The analysis, published in JAMA Internal Medicine, is the largest of its kind examining depression and suicidal ideation in medical students.

A new meta-analysis has found that 27% of medical students have clinical depression or symptoms of it. The depression rate of similarly aged adults in the U.S. general population is roughly 7-10%, according to the National Institute of Mental Health. The analysis also found that 11% of students had suicidal thoughts, and just under 16% of medical students with depression sought psychiatric help for the illness.

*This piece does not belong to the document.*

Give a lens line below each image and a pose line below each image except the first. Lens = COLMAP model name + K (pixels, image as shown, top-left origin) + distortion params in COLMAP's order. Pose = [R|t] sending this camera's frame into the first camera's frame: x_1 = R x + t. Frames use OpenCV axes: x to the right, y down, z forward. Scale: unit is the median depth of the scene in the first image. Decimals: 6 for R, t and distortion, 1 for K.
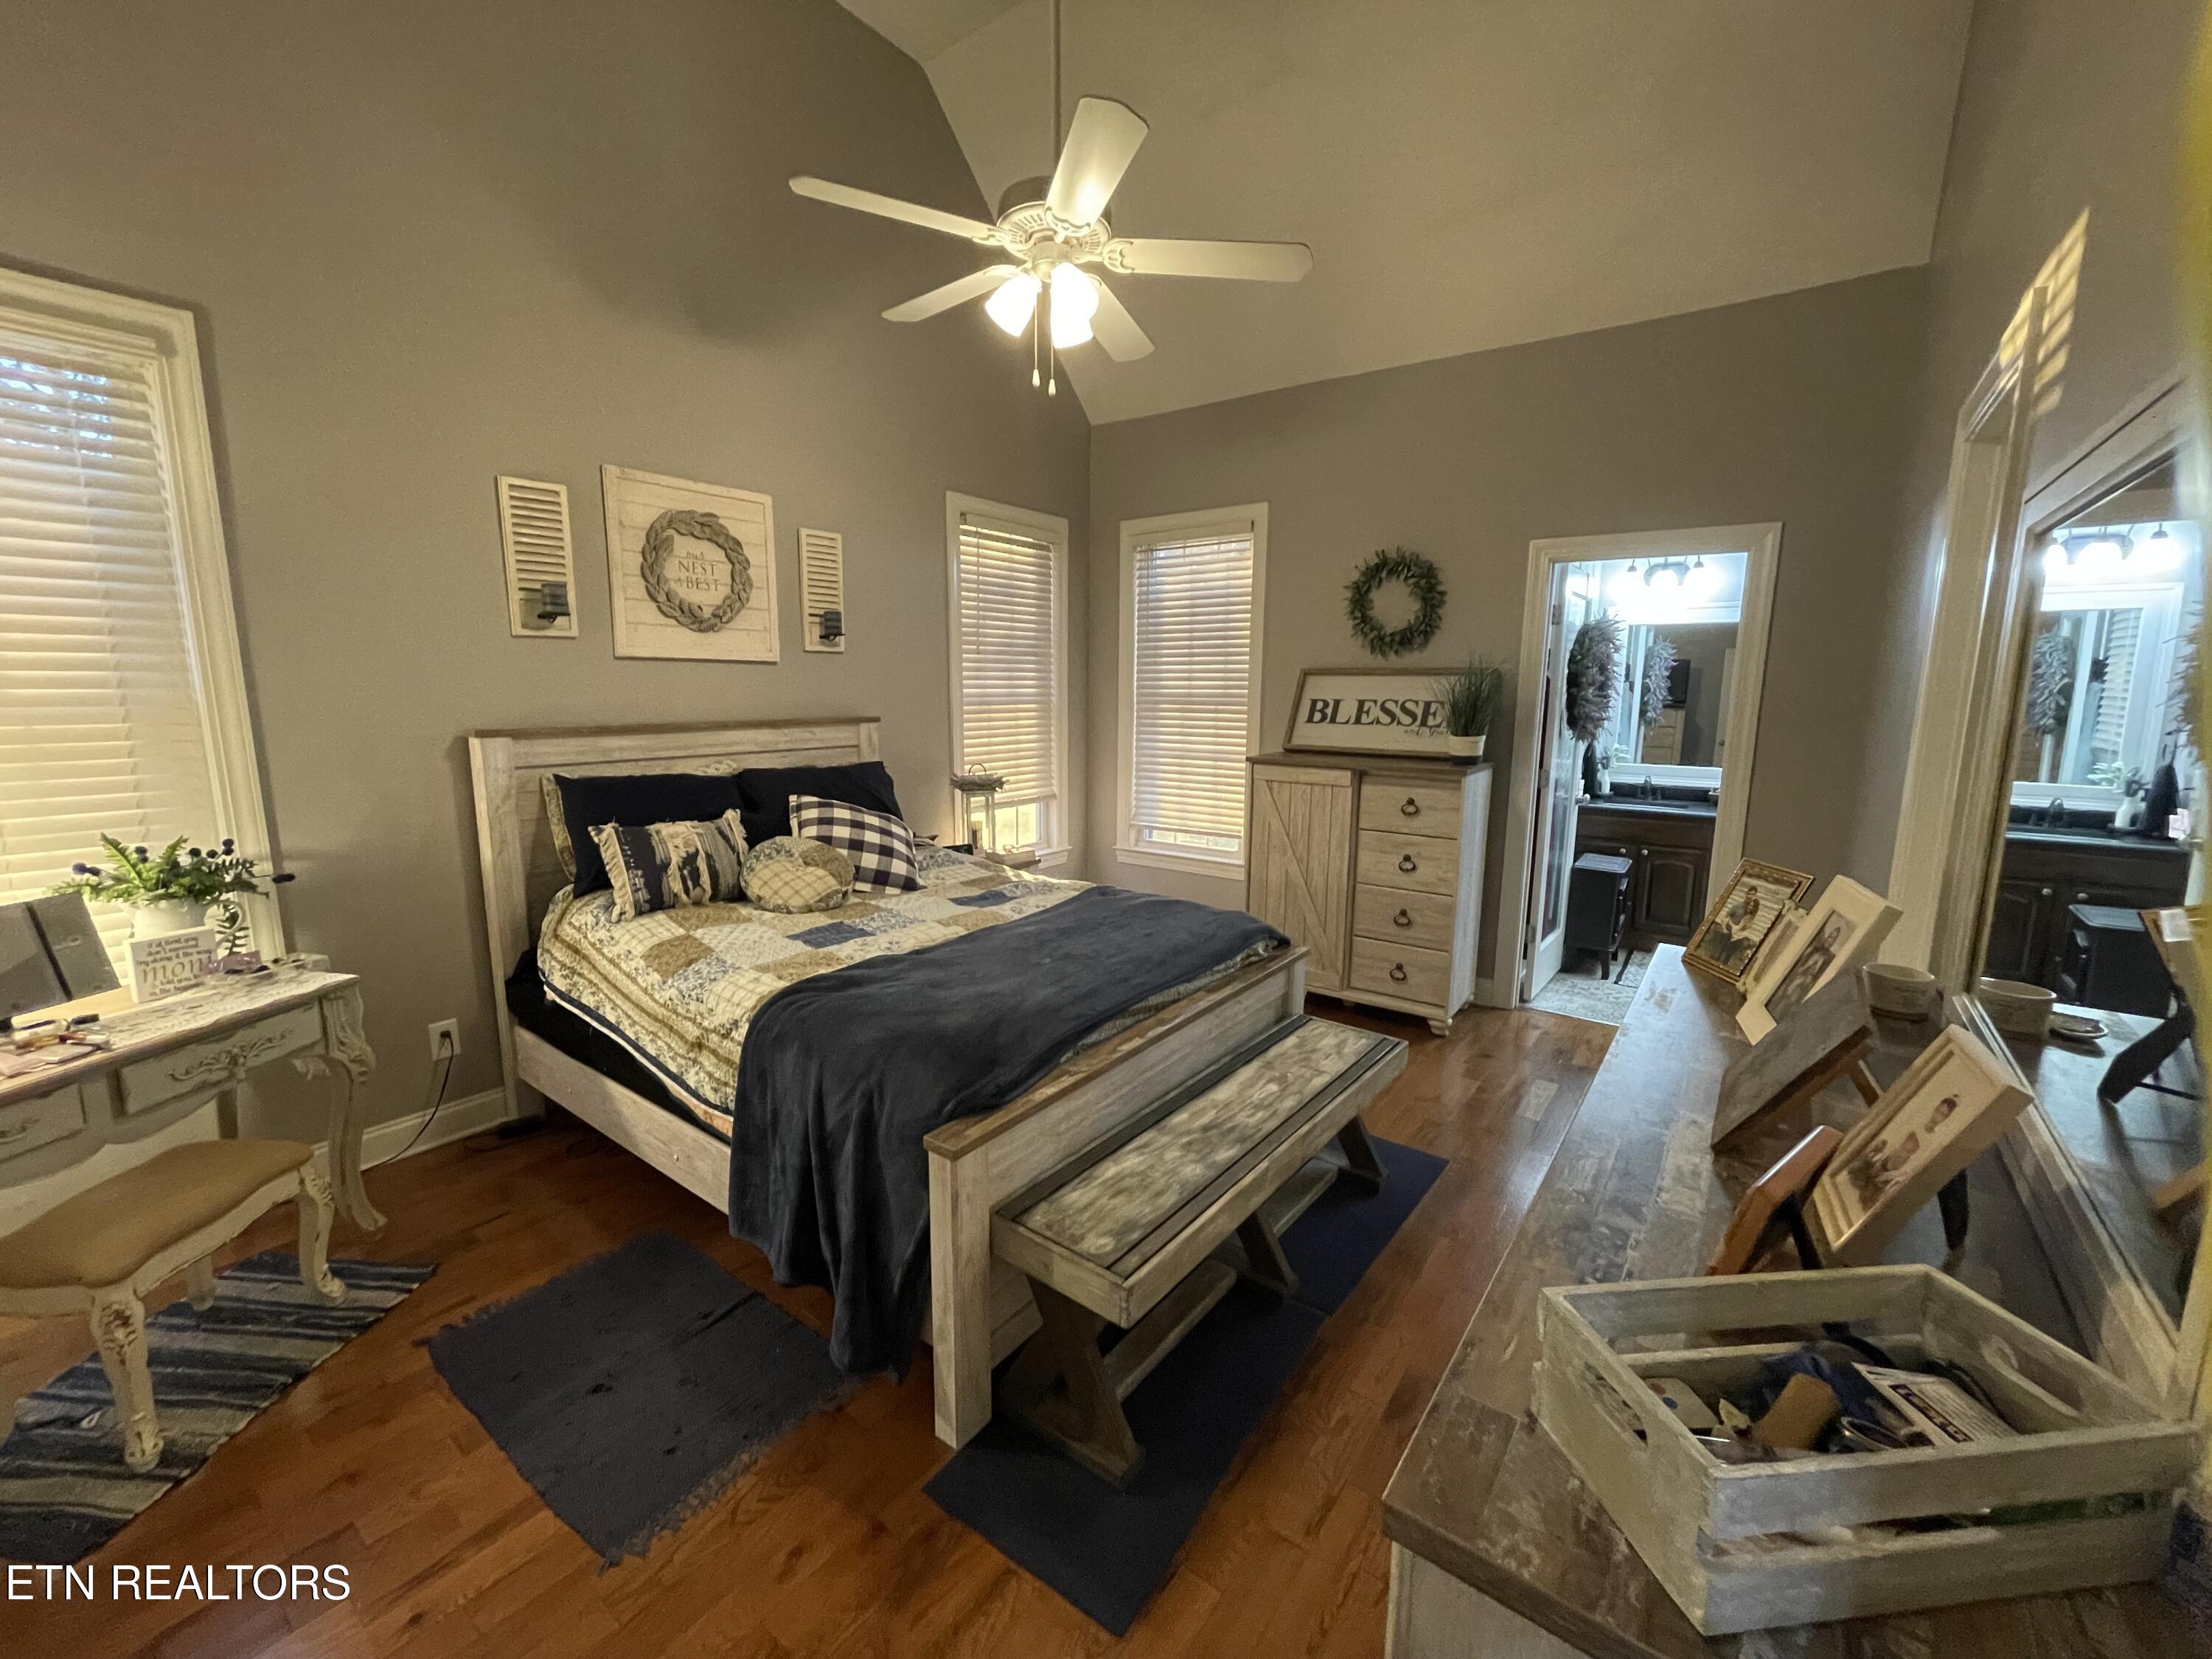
lens RADIAL K [[899.0, 0, 1081.4], [0, 899.0, 826.1], [0, 0, 1]] dist [-0.004655, 0.001402]
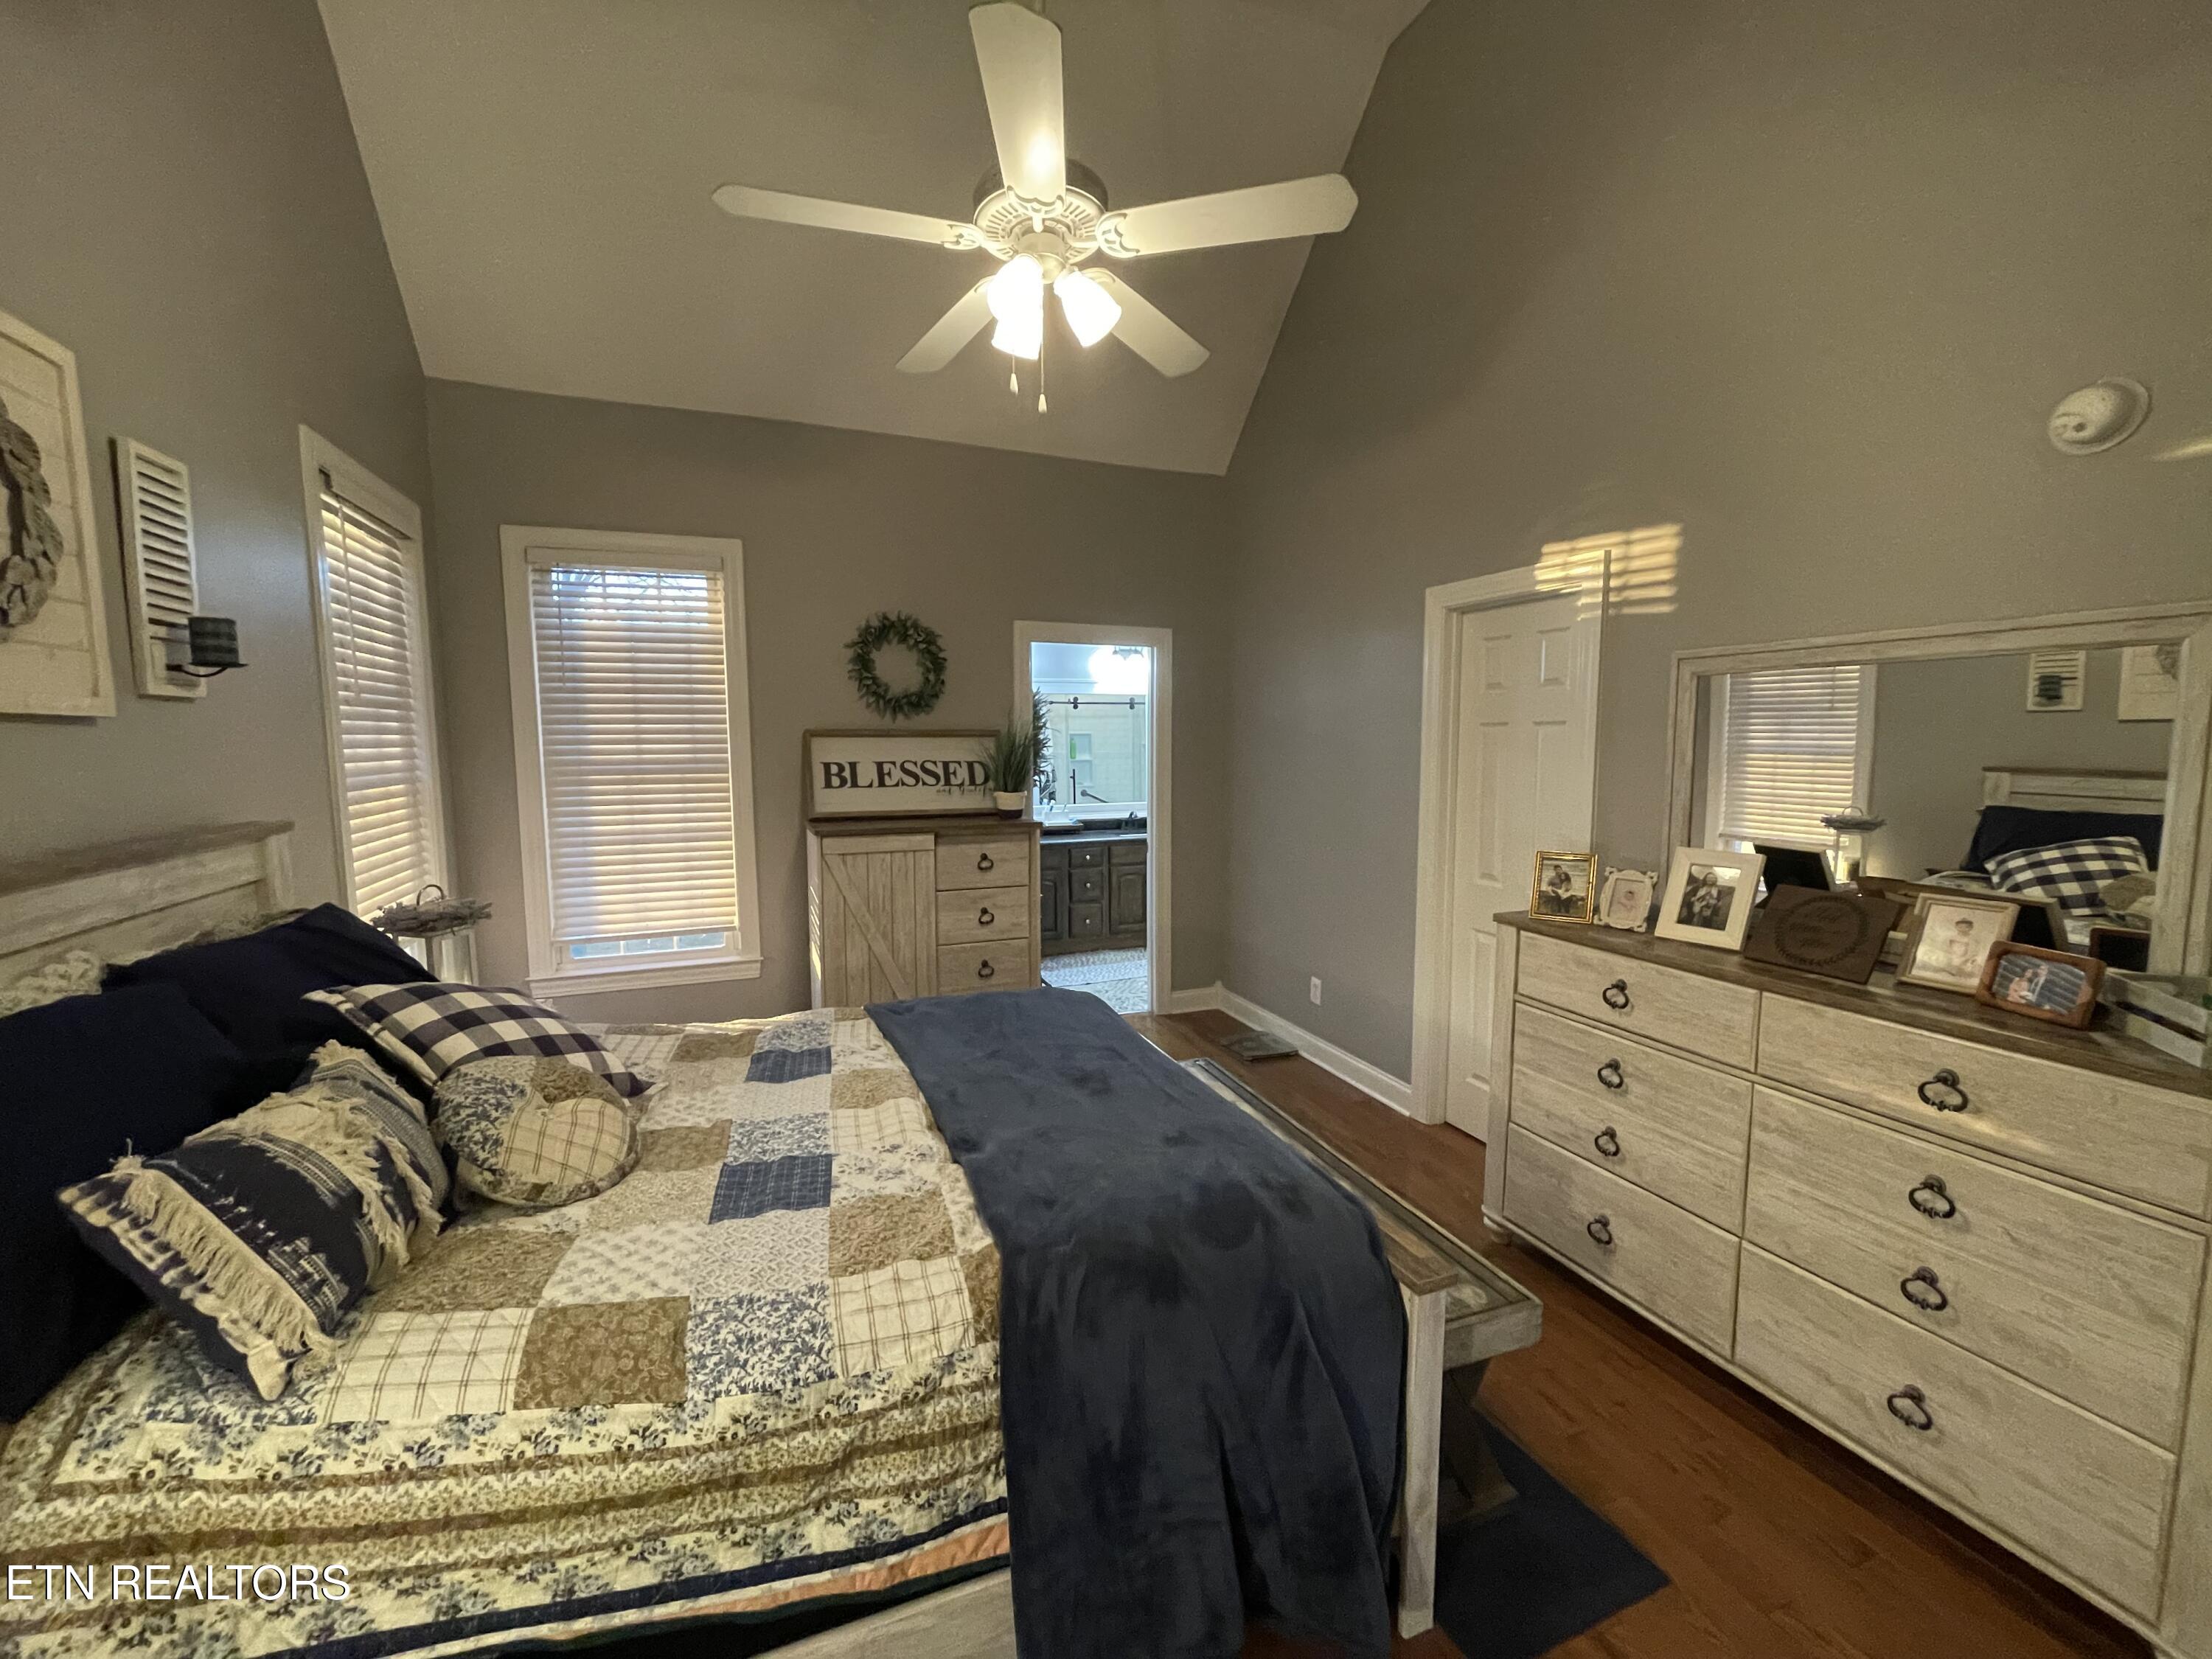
lens RADIAL K [[899.0, 0, 1087.3], [0, 899.0, 831.7], [0, 0, 1]] dist [-0.004655, 0.001402]
pose [[0.518663, -0.096645, 0.849499, -0.432446], [0.141183, 0.989632, 0.026388, -0.063105], [-0.843241, 0.106248, 0.526930, 0.322478]]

The analysis, published this month in JAMA Internal Medicine, is the largest of its kind examining medical student depression, according to The Boston Globe. Its sources included 167 cross-sectional studies and 16 longitudinal studies from 43 countries.

“I can tell you people are struggling with this. It is an issue,” Lisa Rotenstein, a medical student who worked on the analysis, told The Boston Globe.

To reduce medical student depression, the analysis’ authors encourage medical schools to consider adopting pass-fail grading for courses, offering “flipped classroom” courses in which students work collaboratively in groups to solve problems, and exploring other ways to ease students’ workloads and the pressure they face. They also urge further research on the subject.

“Because of the high prevalence of depressive and suicidal symptomatology in medical students, there is a need for additional studies to identify the root causes of emotional distress in this population,” they wrote in the analysis.